Photo : Chabe01, CC BY-SA 4.0 via Wikimedia Commons
Strasbourg : l’ombre des Frères musulmans plane sur la campagne municipale
À l’approche des élections municipales prévues les 15 et 22 mars prochains à Strasbourg, certaines pratiques de campagne suscitent des interrogations chez plusieurs observateurs et spécialistes du communautarisme. Deux candidats engagés dans la course à la mairie font actuellement l’objet d’analyses critiques, notamment de la part de Florence Bergeaud-Blackler, anthropologue au CNRS et spécialiste reconnue des réseaux liés aux Frères musulmans.

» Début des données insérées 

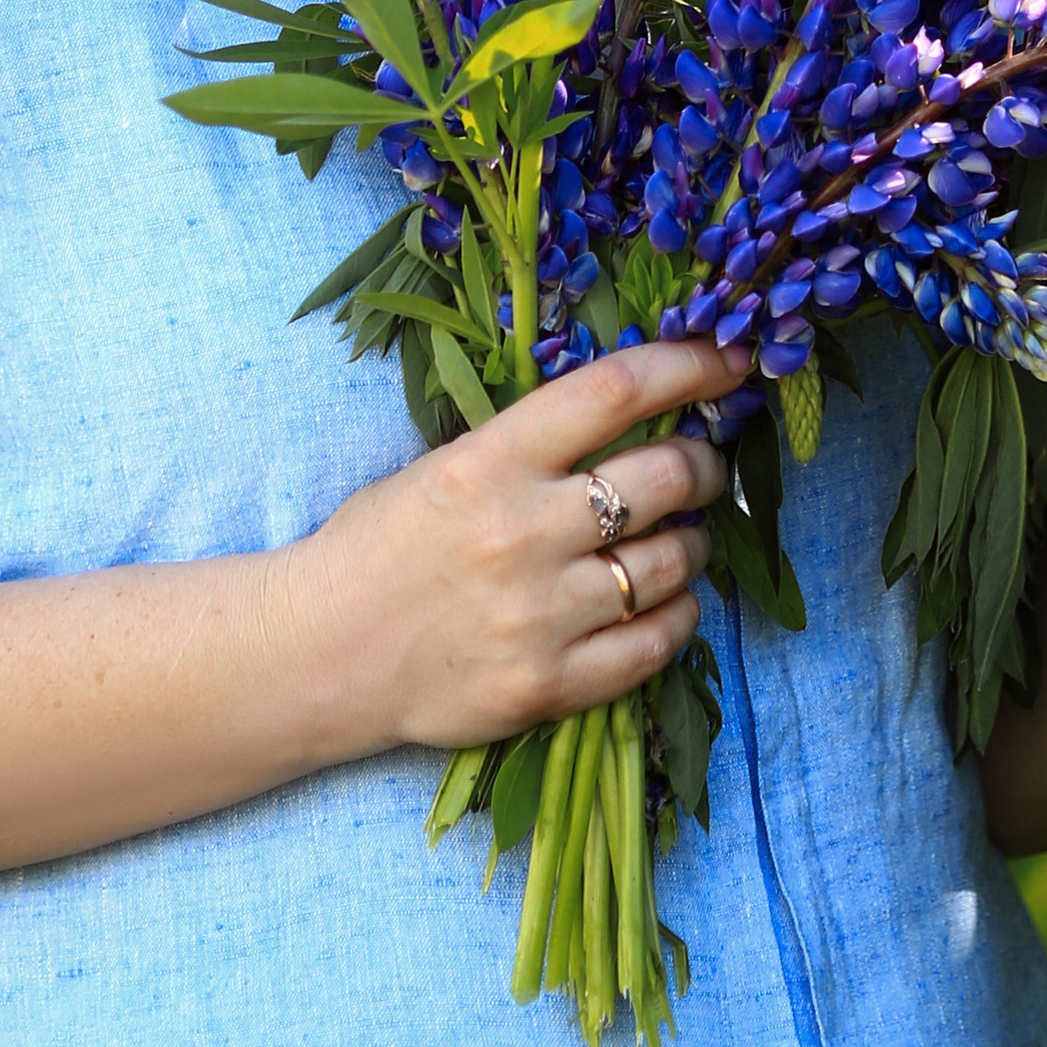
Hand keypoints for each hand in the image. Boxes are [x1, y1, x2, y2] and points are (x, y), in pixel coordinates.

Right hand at [289, 338, 744, 754]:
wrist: (316, 654)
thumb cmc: (379, 546)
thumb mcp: (442, 466)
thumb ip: (527, 444)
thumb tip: (632, 412)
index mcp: (490, 461)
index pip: (614, 393)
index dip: (689, 367)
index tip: (731, 361)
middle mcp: (522, 532)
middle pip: (664, 476)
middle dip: (703, 464)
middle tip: (702, 465)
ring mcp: (539, 614)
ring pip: (672, 561)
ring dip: (696, 543)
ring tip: (682, 538)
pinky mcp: (547, 685)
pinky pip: (656, 642)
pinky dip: (679, 614)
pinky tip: (666, 601)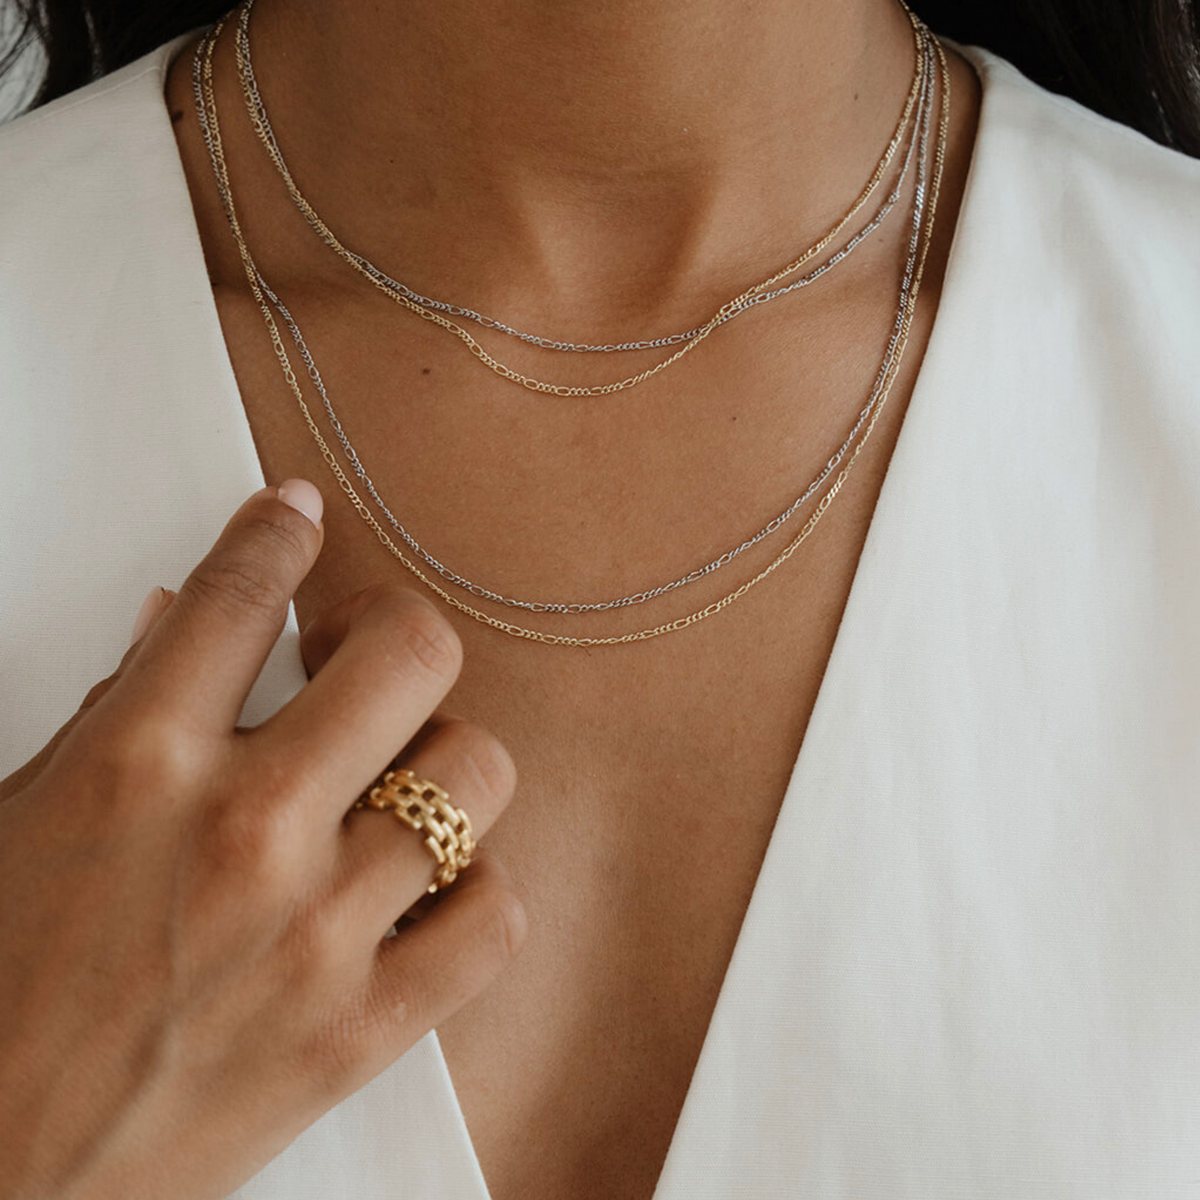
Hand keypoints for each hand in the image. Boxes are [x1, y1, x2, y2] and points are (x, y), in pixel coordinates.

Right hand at [0, 480, 524, 1199]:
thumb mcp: (20, 819)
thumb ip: (114, 710)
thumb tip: (186, 624)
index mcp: (137, 767)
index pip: (240, 591)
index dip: (279, 533)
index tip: (297, 517)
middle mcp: (243, 834)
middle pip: (409, 654)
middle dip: (393, 635)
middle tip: (362, 660)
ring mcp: (316, 933)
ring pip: (477, 775)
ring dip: (448, 763)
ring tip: (399, 783)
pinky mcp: (360, 1029)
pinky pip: (493, 921)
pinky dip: (476, 892)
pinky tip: (425, 890)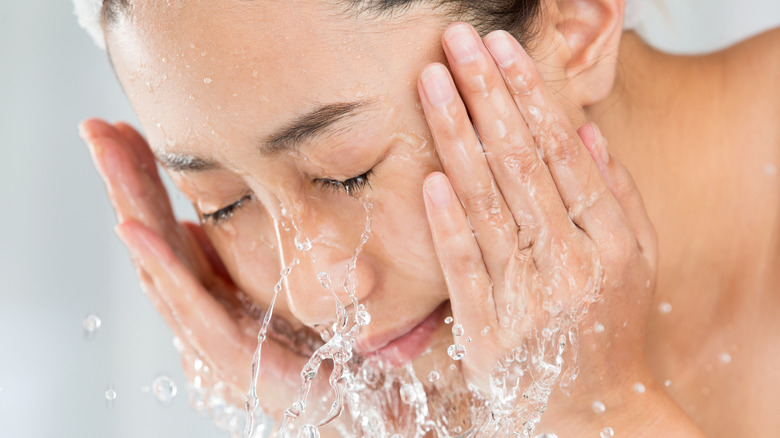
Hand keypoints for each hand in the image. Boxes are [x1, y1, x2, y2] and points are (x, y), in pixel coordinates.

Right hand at [78, 119, 316, 417]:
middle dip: (125, 181)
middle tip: (97, 128)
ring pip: (162, 265)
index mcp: (211, 290)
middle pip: (155, 239)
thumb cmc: (316, 346)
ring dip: (134, 207)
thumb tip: (191, 226)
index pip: (169, 225)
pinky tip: (137, 229)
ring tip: (110, 158)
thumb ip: (230, 261)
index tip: (125, 130)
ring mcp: (212, 334)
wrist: (350, 398)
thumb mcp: (273, 287)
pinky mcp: (233, 357)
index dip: (145, 180)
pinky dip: (162, 267)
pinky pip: (193, 308)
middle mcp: (203, 309)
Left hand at [418, 23, 703, 434]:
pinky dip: (448, 224)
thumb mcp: (635, 262)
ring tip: (434, 82)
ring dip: (457, 137)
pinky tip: (431, 178)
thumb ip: (615, 196)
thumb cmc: (611, 328)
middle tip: (459, 42)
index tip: (503, 51)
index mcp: (610, 241)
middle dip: (486, 96)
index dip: (529, 97)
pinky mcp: (491, 334)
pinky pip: (466, 270)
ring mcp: (530, 299)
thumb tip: (584, 132)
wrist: (601, 415)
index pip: (560, 153)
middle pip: (520, 165)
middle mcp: (572, 264)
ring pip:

Selon des informations relayées par Europe 1, ces inquiétudes portent sur la stratégie électorale adoptée par certains candidats, jugée susceptible de favoriser l’émergence d’un vote communautaire dans la capitale alsacienne.
Le premier candidat concerné est Cem Yoldas, représentant du Nouveau Parti Anticapitaliste. Pour sa campagne, il a choisi de diffuser ses tracts en trois langues : alsacien, turc et arabe. Une démarche qu’il justifie par la volonté de « se faire comprendre de tous ». Si cette stratégie se veut inclusive selon ses promoteurs, elle soulève néanmoins des interrogations chez certains spécialistes quant à ses effets politiques.
Le second candidat, Fahad Raja Muhammad, conduit une liste sous l’étiquette du Mouvement populaire indépendant (MPI). Parmi ses propositions figure notamment l’instauration d’horaires différenciés dans les piscines municipales selon le sexe. Cette mesure, explique-t-il, viserait à assurer la « protection des femmes ».
Et ce n’est pas tout le concernant : selon une enquête publiée par le média EntreVues, Fahad Raja Muhammad aurait auparavant présidé la section strasbourgeoise des Étudiants Musulmans de France (EMF). Cette organisation est décrite dans plusieurs rapports de renseignement, cités par ce média, comme étant proche des Frères musulmans.
Le candidat s’appuie par ailleurs sur une présence importante sur les réseaux sociaux et sur un réseau associatif structuré autour de son collectif, la Maison des Projets Innovants. Ce maillage local contribue à renforcer sa visibilité dans certains quartiers de la ville.
Florence Bergeaud-Blackler appelle les observateurs à rester vigilants face à certaines dynamiques électorales. « Attention, méfiance (…) C’est du calcul électoral. Ces tracts communautaires, c’est quelque chose qui se fait en Allemagne comme en Belgique et effectivement, cela participe de la construction d’un vote communautaire, d’un vote musulman », explique la chercheuse à Europe 1.
Selon l’anthropologue, ces stratégies pourraient s’inscrire dans une évolution plus large des méthodes d’influence de certains réseaux islamistes en Europe. Elle estime que les Frères musulmans, longtemps discrets dans l’espace politique, chercheraient désormais à structurer leur présence de manière plus visible. « Les Frères ont été discrets », observe-t-elle, mais ils pourraient aujourd’hui tenter de créer « leurs propres partis ».
Cette perspective alimente les inquiétudes de certains observateurs qui redoutent une instrumentalisation des processus démocratiques. Florence Bergeaud-Blackler formule à ce sujet une mise en garde explicite : « Si nous n’y prenons pas garde, c’est notre démocratie qui sera alors en danger ».